== Challenge 1 ==
In the records, switch "locality" to "place" in every line from the one containing "collectors: E. H. Walker" through the end of the records, and write those lines back out with nothing else altered. Leave the pictures out.

You are invited to participate in TAC 2009. NIST will provide
test data for each track, and track participants will run their NLP
systems on the data and return their results to NIST for evaluation.
Organizations may choose to participate in any or all of the tracks.
The annual conference culminates in a November workshop at NIST in
Gaithersburg, Maryland, USA. All results submitted to NIST are
archived on the TAC web site, and all evaluations of submitted results
are included in the conference proceedings. Dissemination of TAC work
and results other than in the conference proceedings is welcomed, but
the conditions of participation specifically preclude any advertising
claims based on TAC results.
TRACK DESCRIPTION
TAC 2009 has three tracks. A new Knowledge Base Population track
(KBP) joins the Recognizing Textual Entailment track (RTE-5) and the
Summarization track, which are both returning from TAC 2008.
What's NEW in 2009:
- The goal of the new Knowledge Base Population track is to
augment an existing knowledge representation with information about
entities that is discovered from a collection of documents. A
snapshot of Wikipedia infoboxes will be used as the original knowledge
source, and participants will be expected to fill in empty slots for
entities that do exist, add missing entities and their learnable
attributes, and provide links between entities and references to text
supporting extracted information. The KBP task lies at the
intersection of Question Answering and Information Extraction and is
expected to be of particular interest to groups that have participated
in ACE or TREC QA.
- RTE-5 will extend the task of recognizing whether a Text
entails a given Hypothesis. The Texts will be longer (to promote
discourse analysis) and will not be edited from their source
documents; thus, systems will be asked to handle real text that may
include typographical errors and ungrammatical sentences.
- The Summarization track brings back the update summarization task
and adds the task of Automatically Evaluating Summaries Of Peers
(AESOP) for a given metric. AESOP complements the basic
summarization task by building a collection of automatic evaluation
tools that support development of summarization systems.
The exact definition of the tasks to be performed in each TAC 2009
track is formulated and discussed on the track mailing list. To be
added to a track mailing list, follow the instructions given in the
track web page for contacting the mailing list. For questions about
the track, send mail to the track coordinator (or post the question to
the track mailing list once you join).

== Supplied data ==

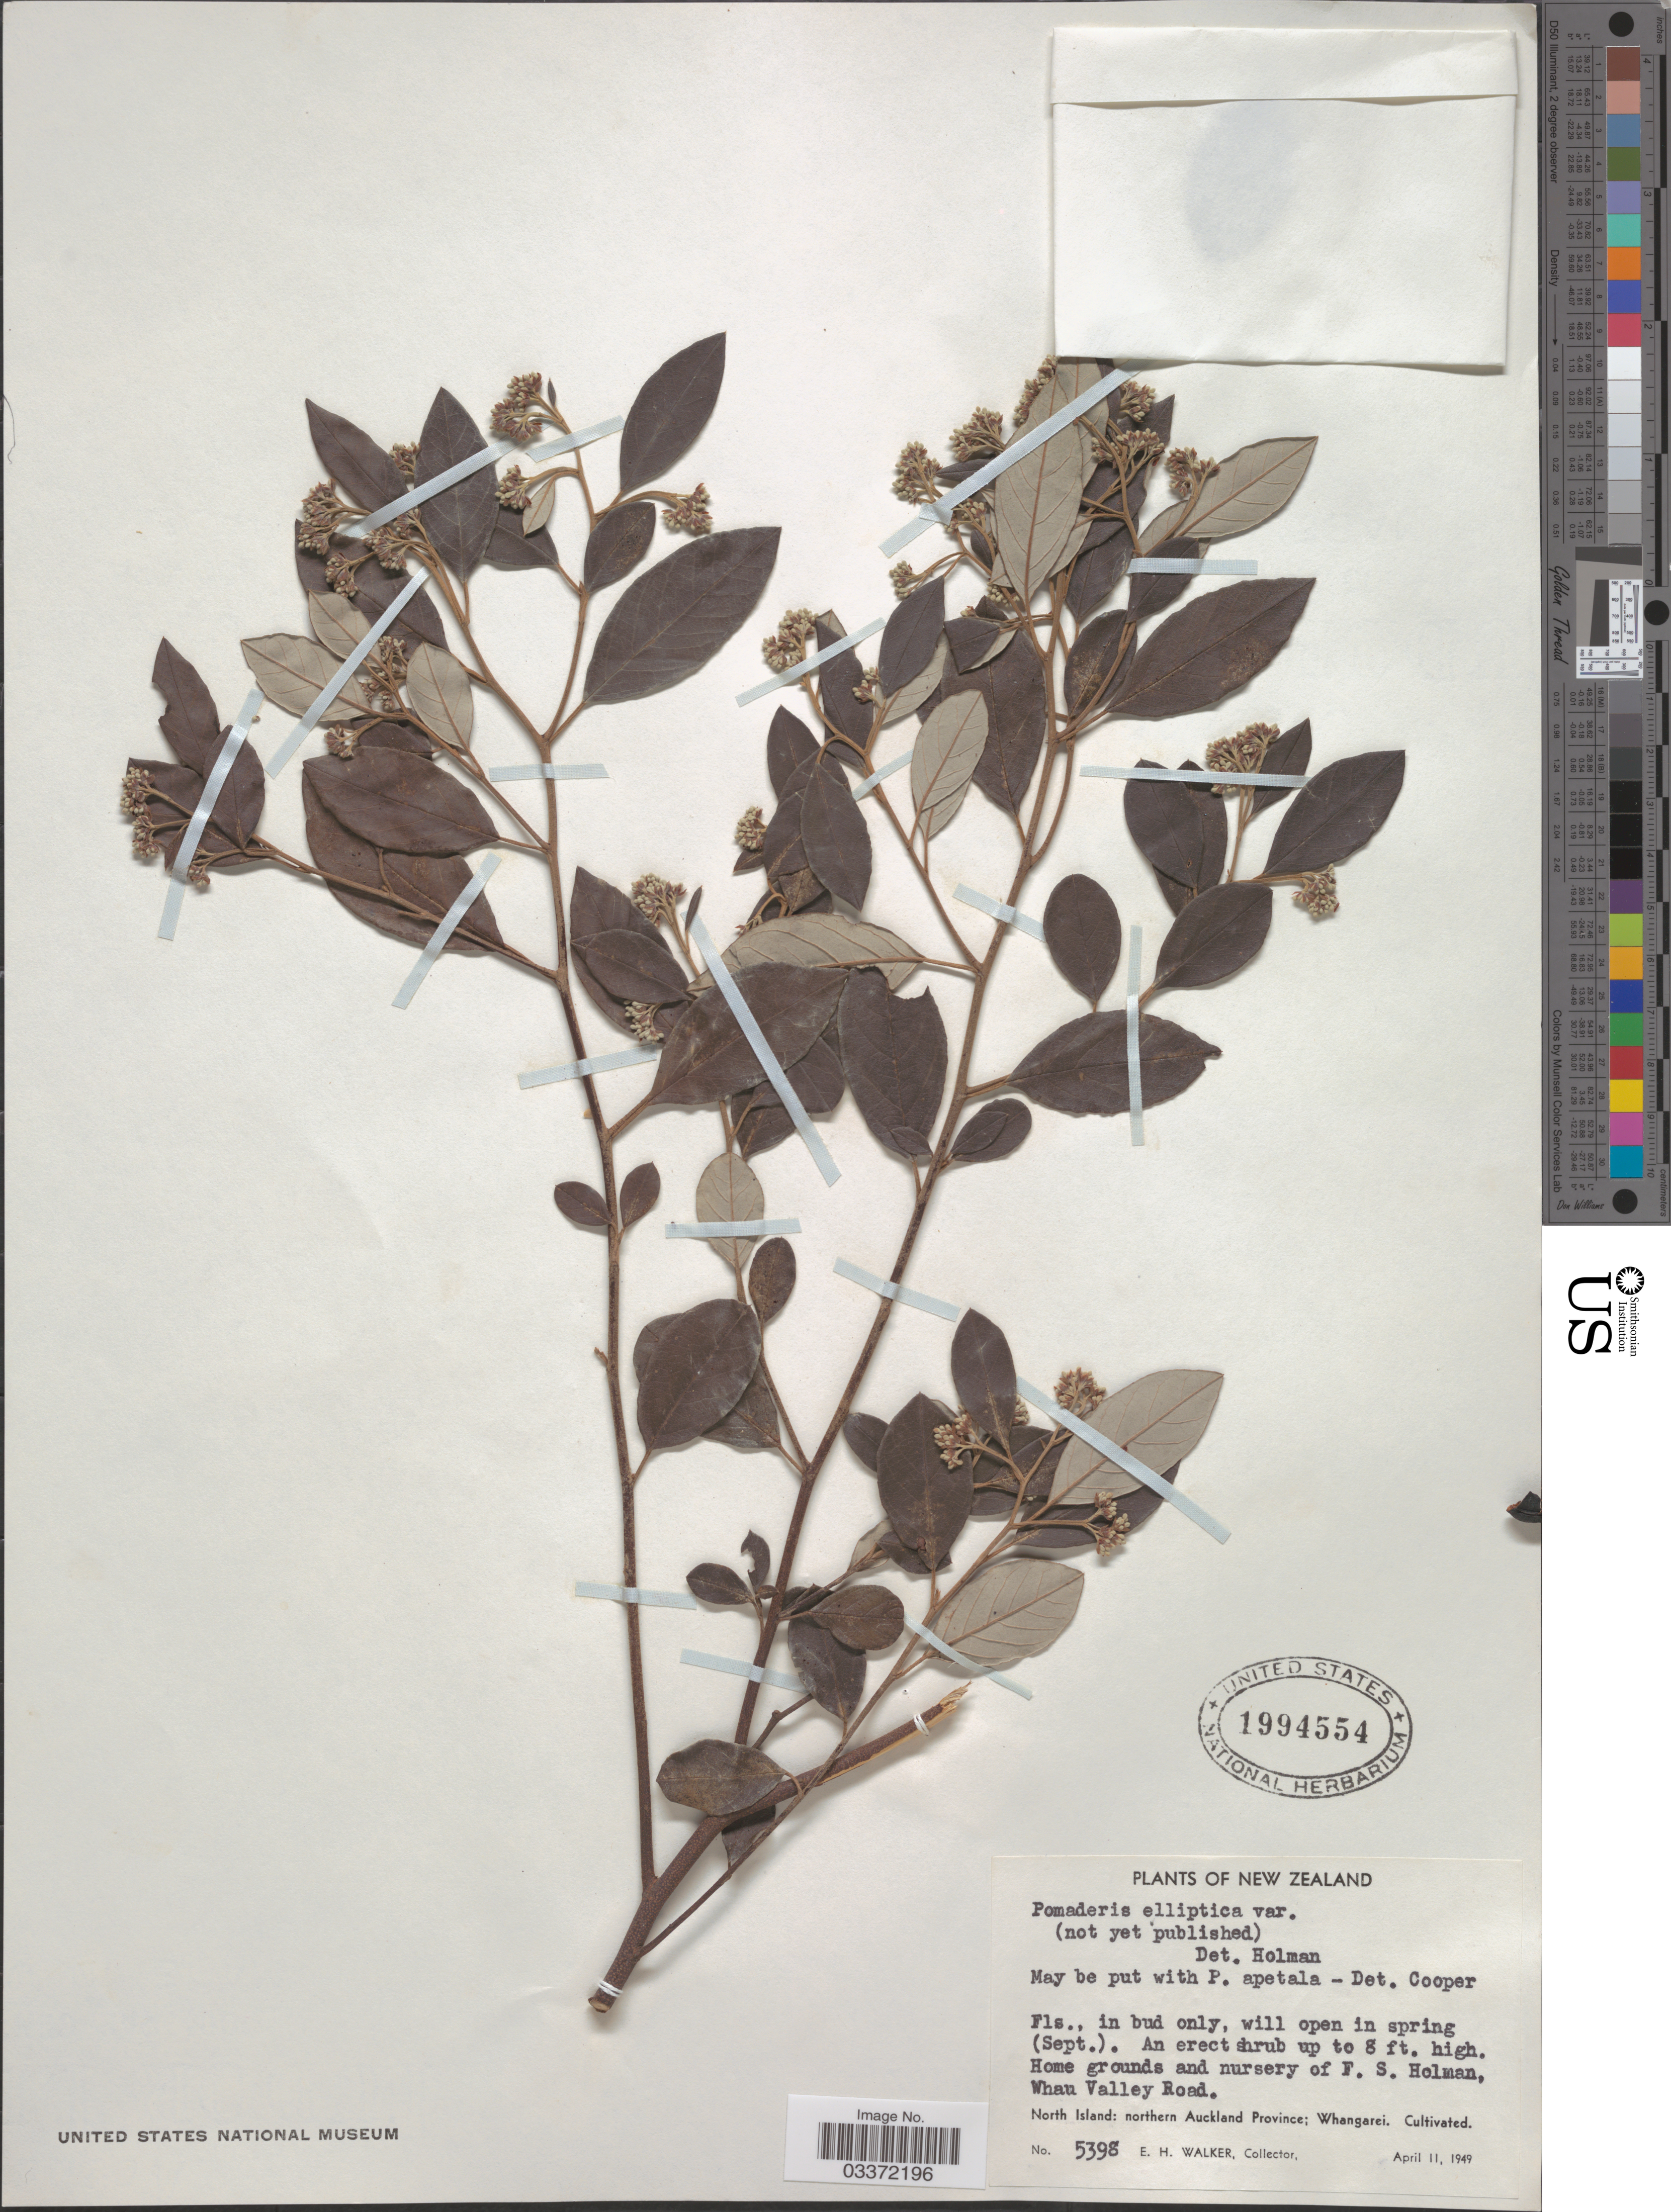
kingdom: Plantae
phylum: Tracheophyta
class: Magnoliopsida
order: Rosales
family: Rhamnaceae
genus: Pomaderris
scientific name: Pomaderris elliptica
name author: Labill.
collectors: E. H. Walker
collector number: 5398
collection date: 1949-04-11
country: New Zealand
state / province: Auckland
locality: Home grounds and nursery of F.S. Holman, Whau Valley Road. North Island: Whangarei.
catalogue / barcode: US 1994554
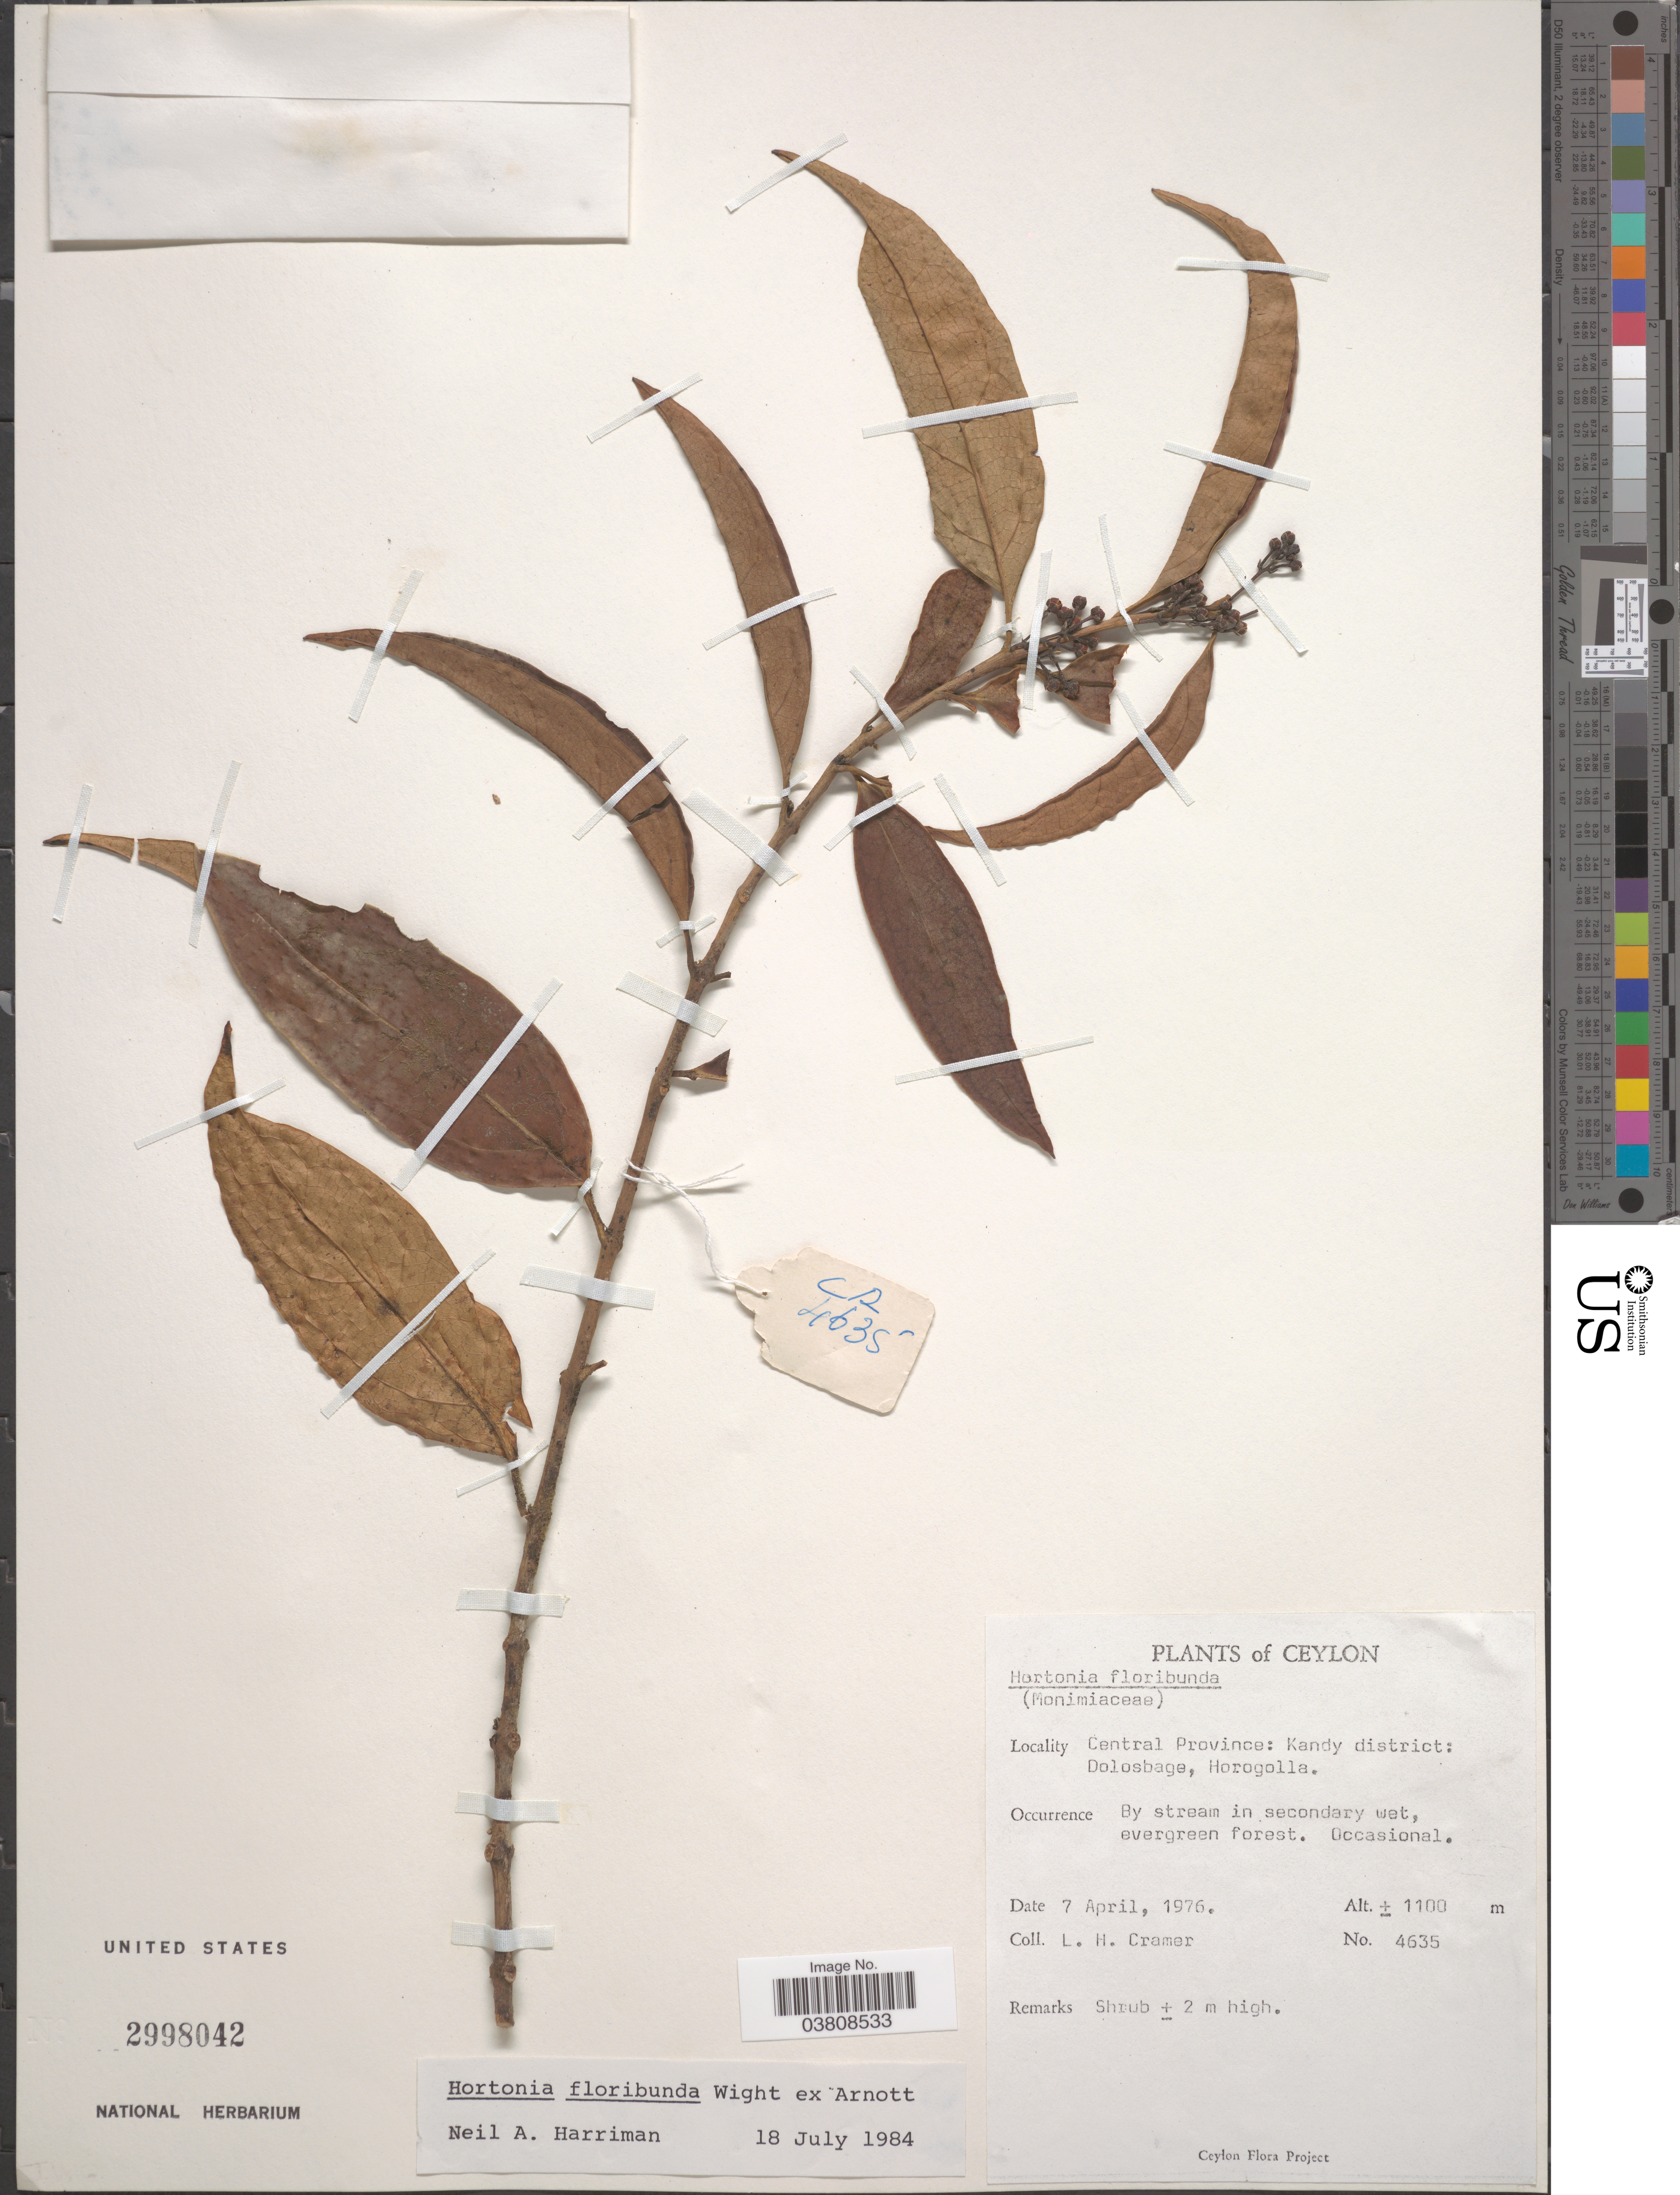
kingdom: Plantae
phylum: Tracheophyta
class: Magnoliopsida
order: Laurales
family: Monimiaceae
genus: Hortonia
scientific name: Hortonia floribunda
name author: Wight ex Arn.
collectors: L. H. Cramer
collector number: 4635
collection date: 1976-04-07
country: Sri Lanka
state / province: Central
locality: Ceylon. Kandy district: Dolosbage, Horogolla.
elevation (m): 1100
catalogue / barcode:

== Challenge 2 ==
According to the TAC 2009 text, where is the November workshop held?

== Correct result 1 ==
collectors: E. H. Walker
collector number: 5398
collection date: 1949-04-11
country: New Zealand
state / province: Auckland
place: Home grounds and nursery of F.S. Holman, Whau Valley Road. North Island: Whangarei.
catalogue / barcode: US 1994554
kingdom: Plantae
phylum: Tracheophyta
class: Magnoliopsida
order: Laurales
family: Monimiaceae
genus: Hortonia
scientific name: Hortonia floribunda
name author: Wight ex Arn.
collectors: L. H. Cramer
collector number: 4635
collection date: 1976-04-07
country: Sri Lanka
state / province: Central
place: Ceylon. Kandy district: Dolosbage, Horogolla.
elevation (m): 1100
catalogue / barcode:

== Correct result 2 ==
At NIST in Gaithersburg, Maryland, USA.